Influence of Spill Pressure and Saturation on the Migration and Distribution of Diesel Oil Contaminant in Unconfined Aquifers Using Three-Dimensional Numerical Simulations

Spilled hydrocarbons released from oil pipeline accidents can result in long-term environmental contamination and significant damage to habitats. In this regard, evaluating actions in response to vulnerability scenarios is fundamental to emergency management and groundwater integrity. To this end, understanding the trajectories and their influence on the various parameters and characteristics of the contaminant’s fate through accurate numerical simulations can aid in developing a rapid remediation strategy. This paper develops a numerical model using the CactusHydro code, which is based on a high-resolution shock-capturing (HRSC) conservative method that accurately follows sharp discontinuities and temporal dynamics for a three-phase fluid flow.
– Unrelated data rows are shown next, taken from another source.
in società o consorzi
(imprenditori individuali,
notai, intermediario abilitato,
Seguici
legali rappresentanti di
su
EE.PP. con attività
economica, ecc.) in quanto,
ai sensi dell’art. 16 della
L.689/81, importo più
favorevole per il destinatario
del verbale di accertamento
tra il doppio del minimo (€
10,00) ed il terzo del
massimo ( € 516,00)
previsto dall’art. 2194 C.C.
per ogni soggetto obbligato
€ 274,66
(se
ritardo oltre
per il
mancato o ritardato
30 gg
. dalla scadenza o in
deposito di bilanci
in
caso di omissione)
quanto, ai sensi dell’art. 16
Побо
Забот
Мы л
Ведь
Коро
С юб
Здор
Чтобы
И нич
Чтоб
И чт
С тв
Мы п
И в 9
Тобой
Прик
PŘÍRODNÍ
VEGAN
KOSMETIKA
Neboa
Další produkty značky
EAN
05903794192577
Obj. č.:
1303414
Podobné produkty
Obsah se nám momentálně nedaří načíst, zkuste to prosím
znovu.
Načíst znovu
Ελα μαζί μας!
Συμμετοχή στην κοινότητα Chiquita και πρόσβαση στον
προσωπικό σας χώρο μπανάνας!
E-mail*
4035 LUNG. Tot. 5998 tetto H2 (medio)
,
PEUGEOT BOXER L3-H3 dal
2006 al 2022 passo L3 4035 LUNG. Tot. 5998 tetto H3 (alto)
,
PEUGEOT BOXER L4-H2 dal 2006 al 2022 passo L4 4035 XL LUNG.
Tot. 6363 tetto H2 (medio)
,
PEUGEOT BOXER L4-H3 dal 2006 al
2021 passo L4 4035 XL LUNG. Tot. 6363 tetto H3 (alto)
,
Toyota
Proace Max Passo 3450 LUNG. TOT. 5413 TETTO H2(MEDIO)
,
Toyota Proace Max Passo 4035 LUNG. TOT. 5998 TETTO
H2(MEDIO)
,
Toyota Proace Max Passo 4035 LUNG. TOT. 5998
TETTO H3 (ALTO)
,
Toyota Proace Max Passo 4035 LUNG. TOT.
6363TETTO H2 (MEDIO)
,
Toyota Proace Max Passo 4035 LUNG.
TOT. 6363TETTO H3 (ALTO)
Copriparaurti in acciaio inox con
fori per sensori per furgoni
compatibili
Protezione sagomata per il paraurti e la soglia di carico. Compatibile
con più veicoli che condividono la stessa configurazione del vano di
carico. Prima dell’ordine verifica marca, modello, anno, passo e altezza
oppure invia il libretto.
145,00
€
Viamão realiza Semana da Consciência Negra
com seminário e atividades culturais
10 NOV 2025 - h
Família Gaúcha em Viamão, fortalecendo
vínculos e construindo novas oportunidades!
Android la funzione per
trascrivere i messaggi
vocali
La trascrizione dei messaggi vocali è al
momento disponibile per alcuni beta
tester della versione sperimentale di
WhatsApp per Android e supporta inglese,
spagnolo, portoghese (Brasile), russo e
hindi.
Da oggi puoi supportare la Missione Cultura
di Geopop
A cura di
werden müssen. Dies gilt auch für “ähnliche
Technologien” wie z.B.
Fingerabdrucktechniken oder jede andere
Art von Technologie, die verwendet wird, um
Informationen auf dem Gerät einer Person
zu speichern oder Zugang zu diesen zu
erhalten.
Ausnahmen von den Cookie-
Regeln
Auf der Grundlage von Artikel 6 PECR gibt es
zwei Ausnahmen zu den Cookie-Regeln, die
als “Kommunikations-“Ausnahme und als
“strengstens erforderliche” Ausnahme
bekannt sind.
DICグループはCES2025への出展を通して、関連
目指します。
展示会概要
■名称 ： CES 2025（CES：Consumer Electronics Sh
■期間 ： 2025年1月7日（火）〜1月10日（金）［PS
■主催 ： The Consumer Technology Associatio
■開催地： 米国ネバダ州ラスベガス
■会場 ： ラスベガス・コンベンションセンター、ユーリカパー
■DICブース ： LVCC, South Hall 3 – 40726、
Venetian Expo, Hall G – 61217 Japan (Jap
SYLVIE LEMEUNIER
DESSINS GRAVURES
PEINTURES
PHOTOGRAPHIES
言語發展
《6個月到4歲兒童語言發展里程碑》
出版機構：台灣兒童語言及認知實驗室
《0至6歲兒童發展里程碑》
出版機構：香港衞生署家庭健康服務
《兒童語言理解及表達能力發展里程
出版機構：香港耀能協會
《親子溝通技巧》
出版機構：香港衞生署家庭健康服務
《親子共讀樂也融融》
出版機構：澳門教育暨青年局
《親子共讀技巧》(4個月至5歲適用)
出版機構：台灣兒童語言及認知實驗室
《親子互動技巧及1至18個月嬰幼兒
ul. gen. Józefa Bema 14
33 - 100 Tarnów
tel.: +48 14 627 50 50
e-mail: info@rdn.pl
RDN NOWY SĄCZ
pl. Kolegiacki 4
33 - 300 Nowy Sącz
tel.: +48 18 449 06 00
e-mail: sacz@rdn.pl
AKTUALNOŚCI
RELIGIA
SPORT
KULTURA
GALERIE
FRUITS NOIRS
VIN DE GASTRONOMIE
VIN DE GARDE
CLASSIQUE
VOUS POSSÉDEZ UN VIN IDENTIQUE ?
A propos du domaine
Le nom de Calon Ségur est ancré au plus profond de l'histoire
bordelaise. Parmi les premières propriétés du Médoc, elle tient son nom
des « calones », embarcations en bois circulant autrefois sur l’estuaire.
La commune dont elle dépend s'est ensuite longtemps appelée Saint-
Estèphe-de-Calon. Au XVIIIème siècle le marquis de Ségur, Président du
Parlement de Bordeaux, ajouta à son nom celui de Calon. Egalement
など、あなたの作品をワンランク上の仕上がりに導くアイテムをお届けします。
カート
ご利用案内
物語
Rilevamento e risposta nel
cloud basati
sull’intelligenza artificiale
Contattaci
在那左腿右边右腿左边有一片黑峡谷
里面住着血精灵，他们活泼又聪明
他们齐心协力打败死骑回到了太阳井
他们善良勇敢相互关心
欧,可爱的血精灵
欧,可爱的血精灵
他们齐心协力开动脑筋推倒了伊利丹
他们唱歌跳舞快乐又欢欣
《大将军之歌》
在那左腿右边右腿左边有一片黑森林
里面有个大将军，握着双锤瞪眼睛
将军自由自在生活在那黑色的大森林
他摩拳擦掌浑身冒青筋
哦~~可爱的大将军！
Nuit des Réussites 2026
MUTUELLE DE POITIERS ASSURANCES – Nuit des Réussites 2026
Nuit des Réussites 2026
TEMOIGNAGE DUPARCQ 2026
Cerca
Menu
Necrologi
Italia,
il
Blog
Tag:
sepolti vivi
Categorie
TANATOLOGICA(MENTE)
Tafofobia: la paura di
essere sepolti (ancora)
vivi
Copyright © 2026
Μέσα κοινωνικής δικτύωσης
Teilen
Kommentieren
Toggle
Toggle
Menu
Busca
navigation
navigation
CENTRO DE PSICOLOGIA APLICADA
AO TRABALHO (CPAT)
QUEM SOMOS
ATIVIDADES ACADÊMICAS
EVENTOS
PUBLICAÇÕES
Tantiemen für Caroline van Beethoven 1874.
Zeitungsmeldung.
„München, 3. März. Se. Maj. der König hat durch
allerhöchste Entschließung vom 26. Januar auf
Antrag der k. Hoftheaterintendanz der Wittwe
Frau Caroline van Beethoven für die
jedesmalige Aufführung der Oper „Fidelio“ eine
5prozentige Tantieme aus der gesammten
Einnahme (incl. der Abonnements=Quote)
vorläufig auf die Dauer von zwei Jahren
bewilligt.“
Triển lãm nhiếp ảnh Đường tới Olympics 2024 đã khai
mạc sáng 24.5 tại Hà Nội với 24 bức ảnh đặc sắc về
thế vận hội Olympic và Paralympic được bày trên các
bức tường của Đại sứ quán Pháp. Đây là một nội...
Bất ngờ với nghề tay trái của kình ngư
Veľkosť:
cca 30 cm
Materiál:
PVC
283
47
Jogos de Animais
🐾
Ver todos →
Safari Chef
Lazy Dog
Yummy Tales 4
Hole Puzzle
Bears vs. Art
We analyze nine different emergency scenarios that represent the breaking of a diesel oil onshore pipeline in a porous medium. These scenarios encompass conditions such as dry season rupture, rainfall-induced saturation, and varying pipeline failure pressures. The influence of the spilled oil pressure and water saturation in the unsaturated zone is analyzed by following the saturation contour profiles of the three-phase fluid flow. We follow with the high-accuracy formation of shock fronts of the advective part of the migration. Additionally, the mass distribution of the expelled contaminant along the porous medium during the emergency is analyzed and quantified for the various scenarios. The results obtained indicate that the aquifer contamination strongly depends on the pressure outflow in the vertical flow. For a fixed pressure value, as water saturation increases, the mass of contaminant decreases, while the contamination speed increases, allowing the contaminant to reach extended areas. This study suggests that, even for LNAPLs, the distribution of leaked oil depends strongly on the spill pressure. If the pressure reaches 20 atm at the time of pipeline failure, then contamination may extend as deep as two meters below the water table. Additionally, different seasonal conditions can influence the spread of contaminants. This insight could directly inform guidelines and remediation measures for spill accidents. The CactusHydro code is a valuable tool for such applications.